The Supreme Court on Monday restored broad access to the abortion pill mifepristone, blocking a lower-court ruling that had threatened to upend one of the main ways abortions are provided across the nation. The order signed by Justice Samuel Alito temporarily allows women seeking abortions to obtain the pill at pharmacies or through the mail, without an in-person visit to a doctor. That access had been permitted for several years until a federal appeals court imposed new restrictions last week, another reminder that people’s health care can be yanked around by judges and legal machinery far above their heads.
Who Controls the Gate
The latest order will remain in effect for another week while both sides respond and the high court considers the issue more fully. For now, the court has paused the immediate damage, but only on a temporary basis, with access to medication abortion still hanging on the next move from the same institutions that keep deciding who gets care and how. The majority of abortions in the U.S. are obtained through medications, which makes the fight over mifepristone a fight over one of the main routes people use to end pregnancies.
Some Democratic-led states have laws that seek to give legal protection to those who prescribe the drugs via telehealth to patients in states with bans. That is the reform lane: patchwork legal shields inside a system where access still depends on state lines, court orders, and whatever the next ruling says. Meanwhile, Louisiana sued to roll back the Food and Drug Administration’s rules on how mifepristone can be prescribed, asserting that the policy undermines the ban there. The lawsuit is the furthest along of several efforts by abortion opponents to curtail access to mifepristone.
The People Keeping Care Alive
While the legal apparatus churned, several groups that prescribe abortion pills by telehealth made the switch over the weekend to misoprostol only, a regimen that can cause longer-lasting side effects. Dr. Angel Foster, founder of The Massachusetts Abortion Access Project, said her organization was prepared to send misoprostol only on Monday afternoon but was able to switch back to the two-drug combination. She said, “Regardless of what happens with this regulatory issue, we and other groups will continue to provide high-quality abortion care to patients in all 50 states.”

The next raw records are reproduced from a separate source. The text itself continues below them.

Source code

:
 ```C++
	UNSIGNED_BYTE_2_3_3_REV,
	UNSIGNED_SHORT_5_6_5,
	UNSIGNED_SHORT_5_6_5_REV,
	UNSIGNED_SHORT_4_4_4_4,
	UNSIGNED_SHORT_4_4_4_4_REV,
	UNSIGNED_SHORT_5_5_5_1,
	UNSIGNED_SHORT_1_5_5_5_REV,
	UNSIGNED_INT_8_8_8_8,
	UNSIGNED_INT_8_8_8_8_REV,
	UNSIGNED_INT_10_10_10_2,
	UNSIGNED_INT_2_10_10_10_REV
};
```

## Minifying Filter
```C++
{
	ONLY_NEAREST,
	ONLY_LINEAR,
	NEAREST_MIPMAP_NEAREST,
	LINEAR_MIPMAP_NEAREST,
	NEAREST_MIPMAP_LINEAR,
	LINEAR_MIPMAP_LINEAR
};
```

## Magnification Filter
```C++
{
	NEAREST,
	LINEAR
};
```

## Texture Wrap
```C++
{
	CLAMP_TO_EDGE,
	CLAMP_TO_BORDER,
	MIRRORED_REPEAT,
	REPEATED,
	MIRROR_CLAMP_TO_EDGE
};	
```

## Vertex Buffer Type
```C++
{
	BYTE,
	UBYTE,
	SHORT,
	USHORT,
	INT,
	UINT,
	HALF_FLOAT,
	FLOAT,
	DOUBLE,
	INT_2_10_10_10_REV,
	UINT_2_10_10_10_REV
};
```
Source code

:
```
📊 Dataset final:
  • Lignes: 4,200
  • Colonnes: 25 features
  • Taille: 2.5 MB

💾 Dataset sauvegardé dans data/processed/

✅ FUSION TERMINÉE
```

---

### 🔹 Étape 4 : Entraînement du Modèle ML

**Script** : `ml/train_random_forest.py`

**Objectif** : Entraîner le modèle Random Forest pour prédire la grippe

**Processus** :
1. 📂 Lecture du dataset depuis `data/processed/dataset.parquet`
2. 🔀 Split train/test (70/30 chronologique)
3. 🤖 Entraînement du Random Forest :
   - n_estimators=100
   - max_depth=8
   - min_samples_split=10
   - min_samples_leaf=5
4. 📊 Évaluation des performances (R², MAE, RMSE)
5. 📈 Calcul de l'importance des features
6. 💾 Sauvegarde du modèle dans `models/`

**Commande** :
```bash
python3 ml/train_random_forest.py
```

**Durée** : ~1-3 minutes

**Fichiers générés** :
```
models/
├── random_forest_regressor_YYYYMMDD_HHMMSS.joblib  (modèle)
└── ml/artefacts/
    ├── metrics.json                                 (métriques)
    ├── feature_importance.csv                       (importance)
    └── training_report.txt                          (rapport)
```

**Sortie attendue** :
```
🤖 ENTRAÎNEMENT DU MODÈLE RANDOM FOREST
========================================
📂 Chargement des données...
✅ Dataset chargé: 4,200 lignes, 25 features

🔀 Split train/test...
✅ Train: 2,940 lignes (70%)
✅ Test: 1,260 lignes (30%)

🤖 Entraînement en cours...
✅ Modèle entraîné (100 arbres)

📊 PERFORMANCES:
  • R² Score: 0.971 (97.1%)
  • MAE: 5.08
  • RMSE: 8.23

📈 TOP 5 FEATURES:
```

Foster also said her organization spent the weekend guiding different groups of patients: those who were sent mifepristone but had not received it yet; those who had been approved for the drugs but had not paid or been sent them; and those who reached out with initial requests. That is the actual labor of care here: not grand speeches from the bench, but people and organizations trying to keep medication moving while the courts and politicians play tug-of-war with access.
Julie Burkhart, the founder of Wellspring Health Access, a Wyoming abortion clinic that provides roughly 100 abortions a year through pills prescribed by telehealth, said, “We have a little bit more time to navigate this new landscape with the stay.” Elizabeth Ling, associate director of legal services at If/When/How, said, “The outcome is not going to make it a crime for people to access care.”
What the Powerful Are Fighting Over
The case also questioned the safety of the drug, which was approved 25 years ago and has repeatedly been deemed safe and effective by FDA scientists. Mifepristone is usually taken with misoprostol for abortions, and according to the FDA label on mifepristone, the combination completes medical abortion 97.4% of the time. Misoprostol can also be used alone for terminating pregnancies, with some studies putting its effectiveness at around 80% or higher. In countries where mifepristone is banned or unavailable, misoprostol is frequently used alone. Unlike mifepristone, misoprostol has never been formally approved by the FDA for abortion. The drug is most commonly used to treat stomach ulcers, but it has been adapted by doctors for use in medication abortions.
Anti-abortion groups vowed to continue the legal battle. Carol Tobias, president of National Right to Life, said Monday’s ruling “is a temporary procedural step that leaves unresolved the very real concerns about the safety of these drugs and the decision under the Biden administration’s FDA to recklessly remove longstanding safeguards.” Louisiana Attorney General Liz Murrill, who filed the lawsuit against the FDA along with a woman who says her boyfriend coerced her into taking abortion pills to end a pregnancy, criticized drug companies for their role in the case. She said, “Big abortion pharma claims they need an emergency stay because they will lose massive amounts of money if they can’t kill more babies quickly and efficiently by mail without medical oversight.” She added, “The administrative stay is temporary, and I am confident life and the law will win in the end.”
Politico also reported that the GOP health care vision would encourage Obamacare enrollees to shift into high-deductible insurance plans and that President Donald Trump and GOP senators want to shift remaining Obamacare subsidies into tax-advantaged health savings accounts. The newsletter said the plan would cut off telemedicine prescriptions of mifepristone for non-abortion purposes, such as easing miscarriages. The same political class that keeps rearranging insurance schemes and subsidies is also narrowing the channels through which people can get care, with telemedicine itself treated as another lever to be tightened or cut off depending on the agenda in power.